Using Gemini Code Assist

The full guide for Gemini Code Assist can be found on our documentation page, here are some quick tips.

Invoking Gemini

You can request assistance from Gemini at any point by creating a comment using either /gemini <command> or @gemini-code-assist <command>. Below is a summary of the supported commands on the current page.

Feature	Command	Description
Code Review	/gemini review	Performs a code review for the current pull request in its current state.
Pull Request Summary	/gemini summary	Provides a summary of the current pull request in its current state.
Comment	@gemini-code-assist	Responds in comments when explicitly tagged, both in pull request comments and review comments.
Help	/gemini help	Displays a list of available commands.

Customization

To customize Gemini Code Assist for GitHub experience, repository maintainers can create a configuration file and/or provide a custom code review style guide (such as PEP-8 for Python) by creating and adding files to a .gemini/ folder in the base of the repository. Detailed instructions can be found here.

Limitations & Feedback

Gemini Code Assist may make mistakes. Please leave feedback on any instances where its feedback is incorrect or counter productive. You can react with 👍 and 👎 on @gemini-code-assist comments. If you're interested in giving your feedback about your experience with Gemini Code Assist for Github and other Google products, sign up here.

You can also get AI-powered code generation, chat, as well as code reviews directly in the IDE at no cost with the Gemini Code Assist IDE Extension.

Footnotes

1. Review the Privacy Notices, Generative AI Prohibited Use Policy, Terms of Service, and learn how to configure Gemini Code Assist in GitHub here. Gemini can make mistakes, so double check it and use code with caution. ↩

[gemini-code-assist]

Code Review

This is a comprehensive and well-structured design document for integrating Firewood with Flame. The proposed architecture for session storage and remote execution is clear. I've identified a couple of areas for improvement: a potential design flaw in the state management for stateful remote agents, and a security consideration regarding environment variable access. Addressing these points will help solidify the design.

[gemini-code-assist]

The implementation of the chat method appears to have a logic issue concerning state management for stateful conversations. The usage example indicates that the client sends the entire message history with each call. However, this implementation only processes the content of the last message (msg_objects[-1].content).
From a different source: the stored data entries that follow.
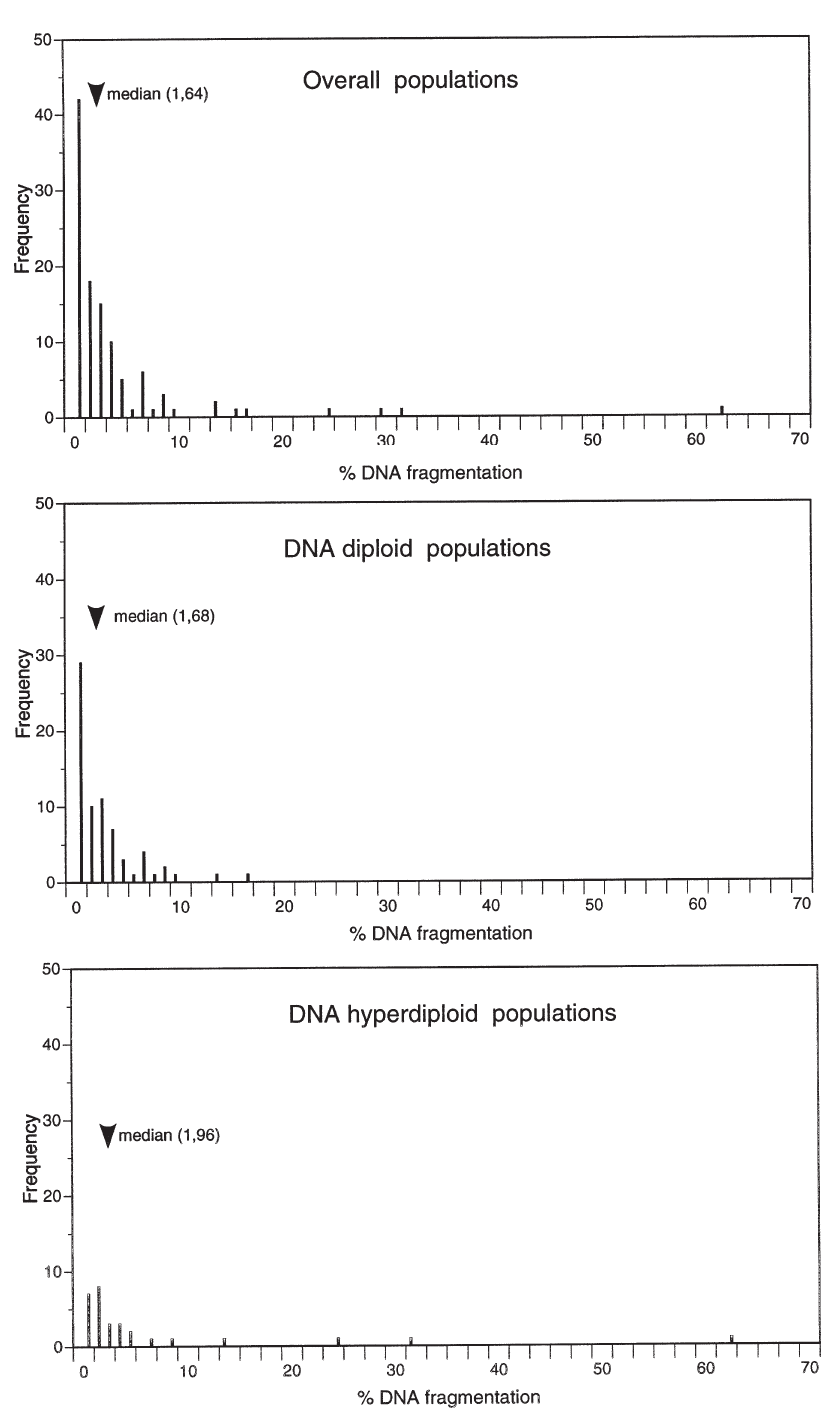
Fig. 2. Frequency distributions of %DNA fragmentation values for 110 samples of breast tumours and for the tumours divided according to the DNA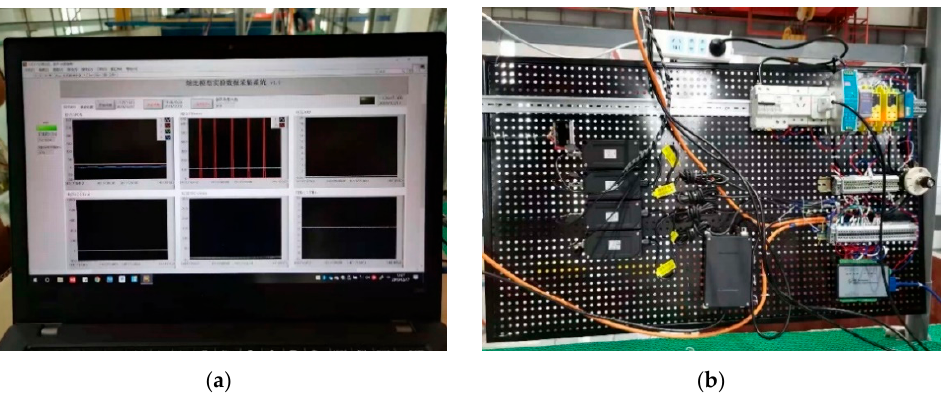
Figure 9. Scaled model data collection system: ( a ) Software Interface; ( b ) Hardware part.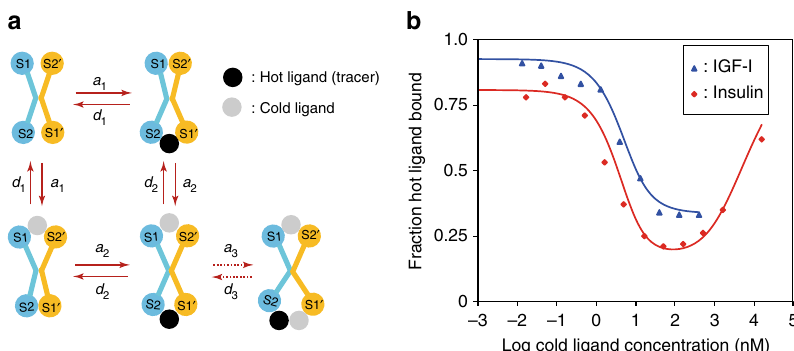
Fig. 8 Induced fi t binding of ligand to IGF-1R and IR. a Proposed kinetic scheme. S1, S2: site 1 and site 2 on one receptor monomer; S1 ΄ , S2 ΄ : site 1 and site 2 on the opposing receptor monomer. Black fi lled circle: hot ligand (i.e., IGF-I, IGF-II or insulin). Grey circle: cold ligand (i.e., IGF-I, IGF-II or insulin). a 1 and d 1 : ligand association and dissociation rate constants for the high-af fi nity site. a 2 and d 2 : ligand association and dissociation rate constants for doubly liganded, symmetrical receptor conformation. a 3 and d 3 : association and dissociation rate constant for binding of a third insulin molecule (IR only, not applicable to IGF-1R). b Plot for accelerated dissociation of a pre-bound tracer-labelled ligand by cold (unlabelled) ligand. The dissociation time was 20 min. The experimental data were as described previously (reproduced in Supplementary Table 4) 18 and are shown as blue triangles for IGF-1 and red diamonds for insulin, with the fi t of the induced- fi t model to these data shown as lines (IGF-I blue; insulin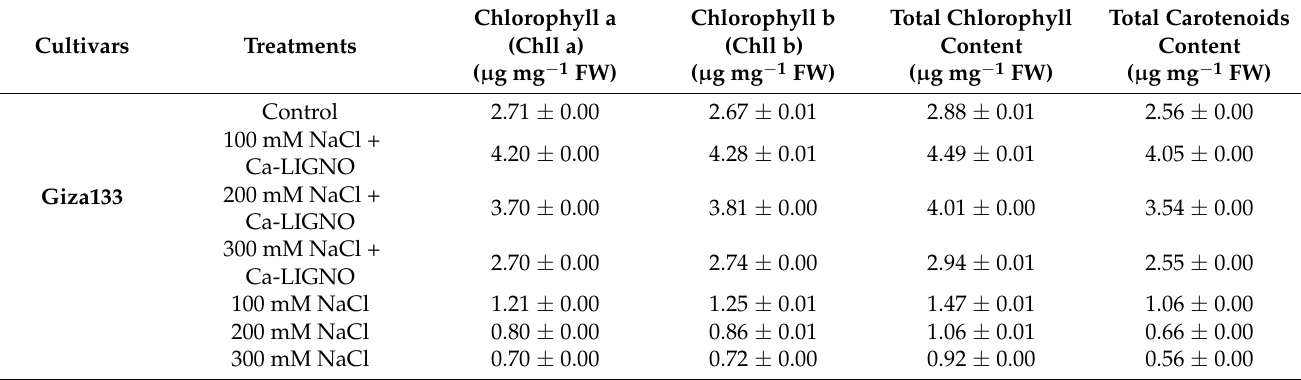
Table 5. Different pigments’ concentrations (chlorophyll a, chlorophyll b, total chlorophyll content, total carotenoids) in the leaf tissues of Giza133 and Giza132 barley cultivars under various treatments (control, NaCl concentrations, and NaCl concentrations + Ca-LIGNO) during two seasons, 2019/2020 and 2020/2021, in combined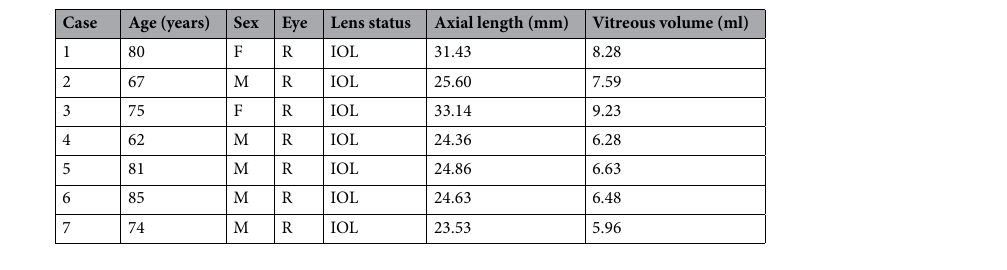
Table 1. Patient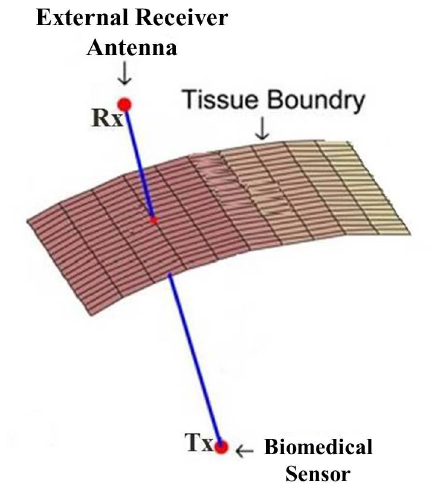
Figure 4. Signal transmission through tissue layers inside the human body; Tx: transmitter and Rx: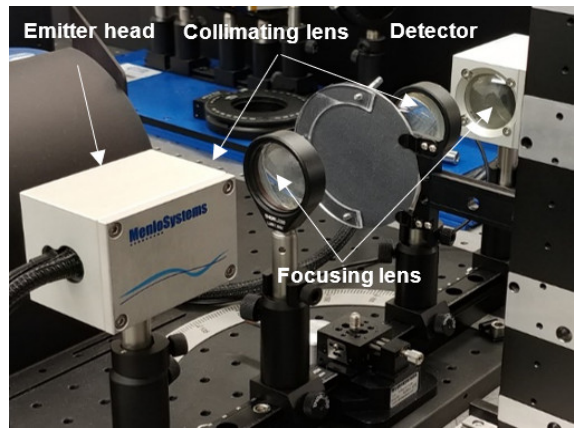
Figure 4. TDS system measurement set up.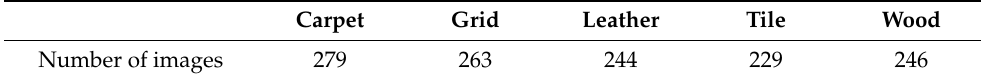
Table 2. Defect free texture images in the dataset. Carpet Grid Leather Tile Wood Number of images 279 263 244 229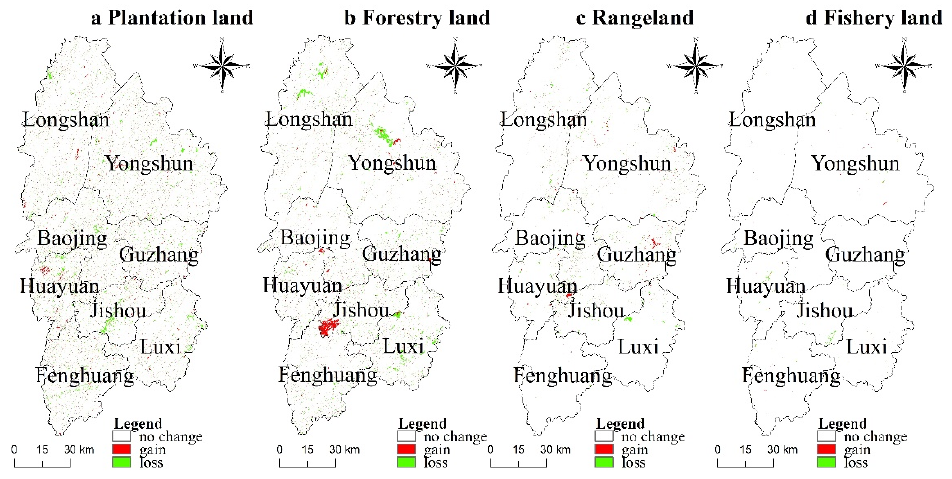
Figure 5. ( a – d ) Spatial distribution of loss and gain for each agricultural land for 2000–2018. Table 5. Statistics of each agricultural land use change for 2000–2018.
Furthermore, the AgentManager instance (self._agent) is initialized without a Session object in _ensure_agent, which means it operates statelessly on each invocation. This contradicts the goal of a stateful agent that should maintain conversation memory.

To ensure stateful conversations work as intended, please clarify and adjust the design. One approach would be for the RemoteAgent to reconstruct the conversation state from the messages list on each call. Another would be to make the RemoteAgent truly stateful by creating and holding a Session object, which would require changing the chat method's signature to only accept the new message.

[gemini-code-assist]

The get_env function, which provides access to the executor's environment variables, could introduce a security risk. The executor's environment might contain sensitive data, such as API keys or other credentials. To mitigate potential information leakage, consider restricting this function's access to an allowlist of safe environment variables.